- [Exercise brief] An exact reproduction of the listing is wanted, with the pictures dropped.

(The data)

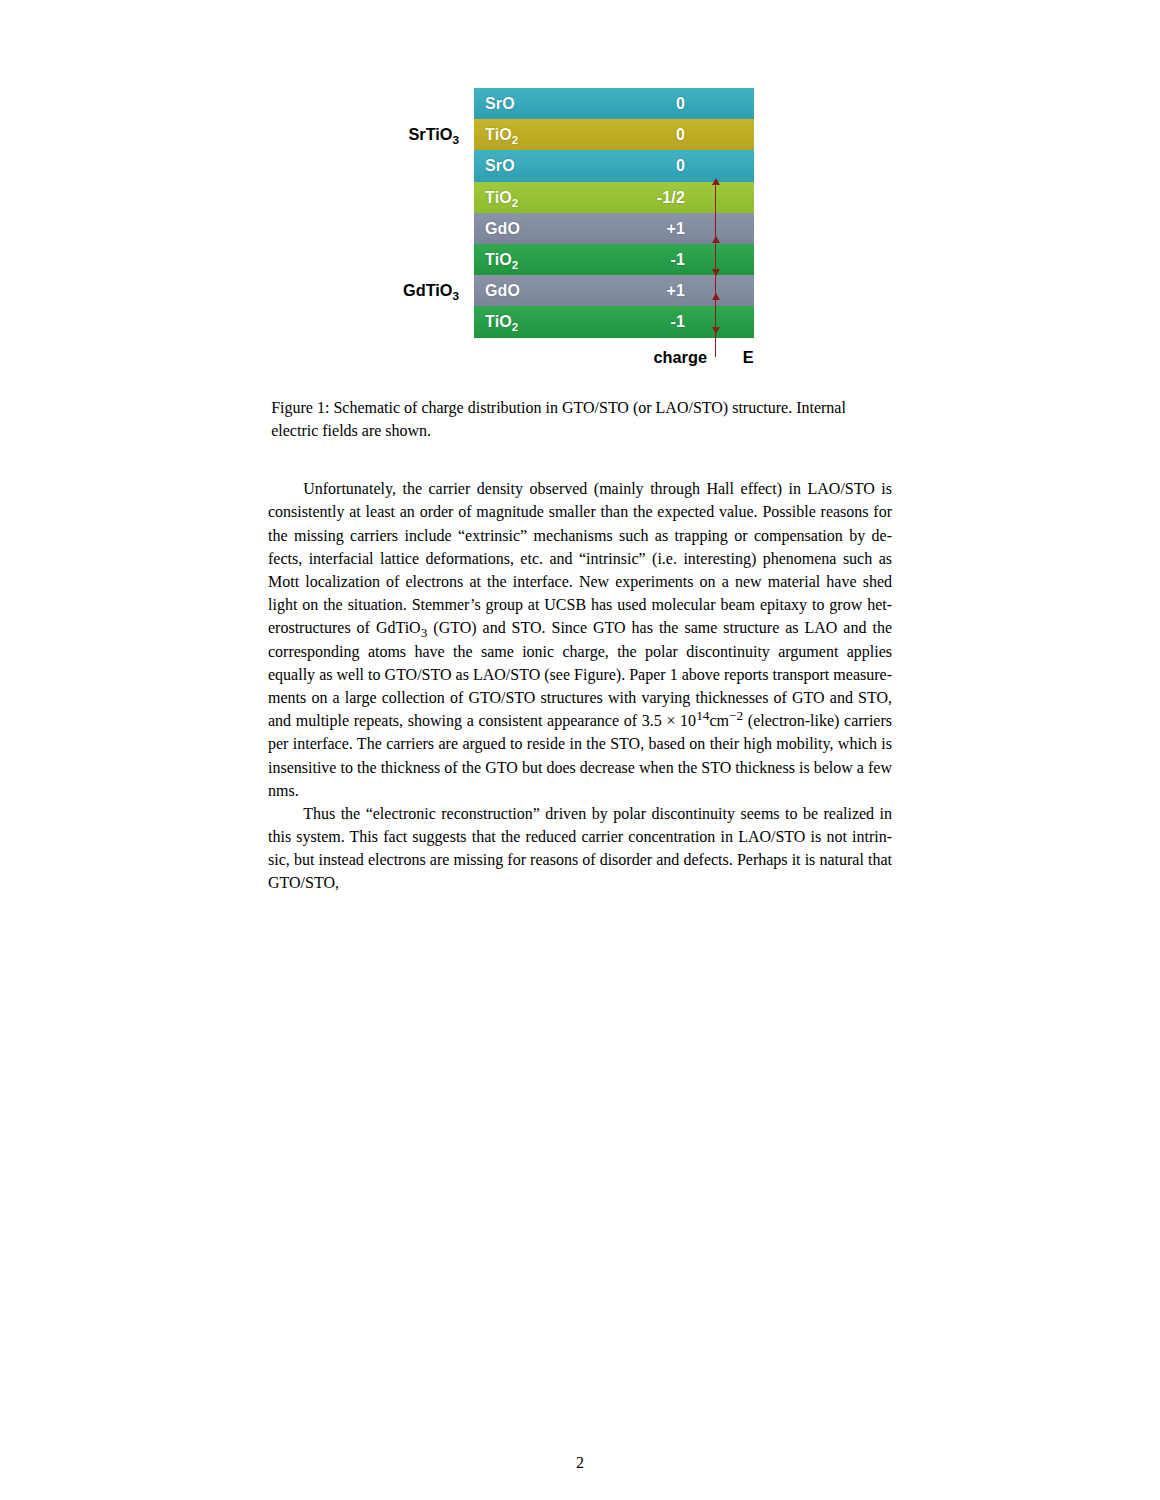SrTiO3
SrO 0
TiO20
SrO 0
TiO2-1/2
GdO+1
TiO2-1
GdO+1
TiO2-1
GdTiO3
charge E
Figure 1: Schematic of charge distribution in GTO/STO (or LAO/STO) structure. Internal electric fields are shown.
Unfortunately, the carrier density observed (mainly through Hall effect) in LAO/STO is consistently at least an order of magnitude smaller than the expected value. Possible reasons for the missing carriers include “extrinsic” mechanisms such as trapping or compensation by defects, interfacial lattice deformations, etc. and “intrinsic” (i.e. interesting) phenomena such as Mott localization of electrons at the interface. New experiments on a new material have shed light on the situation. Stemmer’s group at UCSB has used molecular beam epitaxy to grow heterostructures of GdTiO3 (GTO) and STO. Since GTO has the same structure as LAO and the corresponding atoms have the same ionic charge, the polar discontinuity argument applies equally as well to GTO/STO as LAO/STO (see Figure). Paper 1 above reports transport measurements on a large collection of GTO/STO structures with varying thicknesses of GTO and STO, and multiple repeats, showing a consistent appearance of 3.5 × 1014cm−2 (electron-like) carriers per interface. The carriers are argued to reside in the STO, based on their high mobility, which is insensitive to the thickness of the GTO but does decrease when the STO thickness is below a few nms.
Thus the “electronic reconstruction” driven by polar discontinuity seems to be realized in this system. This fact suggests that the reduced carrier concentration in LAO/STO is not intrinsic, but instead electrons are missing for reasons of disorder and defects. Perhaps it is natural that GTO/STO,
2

(End The data)

- [Answer to this exercise]
SrTiO3
SrO 0
TiO20
SrO 0
TiO2-1/2
GdO+1
TiO2-1
GdO+1
TiO2-1
GdTiO3
charge E
Figure 1: Schematic of charge distribution in GTO/STO (or LAO/STO) structure. Internal electric fields are shown.
Unfortunately, the carrier density observed (mainly through Hall effect) in LAO/STO is consistently at least an order of magnitude smaller than the expected value. Possible reasons for the missing carriers include “extrinsic” mechanisms such as trapping or compensation by defects, interfacial lattice deformations, etc. and “intrinsic” (i.e. interesting) phenomena such as Mott localization of electrons at the interface. New experiments on a new material have shed light on the situation. Stemmer’s group at UCSB has used molecular beam epitaxy to grow heterostructures of GdTiO3 (GTO) and STO. Since GTO has the same structure as LAO and the corresponding atoms have the same ionic charge, the polar discontinuity argument applies equally as well to GTO/STO as LAO/STO (see Figure). Paper 1 above reports transport measurements on a large collection of GTO/STO structures with varying thicknesses of GTO and STO, and multiple repeats, showing a consistent appearance of 3.5 × 1014cm−2 (electron-like) carriers per interface. The carriers are argued to reside in the STO, based on their high mobility, which is insensitive to the thickness of the GTO but does decrease when the STO thickness is below a few nms.
Thus the “electronic reconstruction” driven by polar discontinuity seems to be realized in this system. This fact suggests that the reduced carrier concentration in LAO/STO is not intrinsic, but instead electrons are missing for reasons of disorder and defects. Perhaps it is natural that GTO/STO,
2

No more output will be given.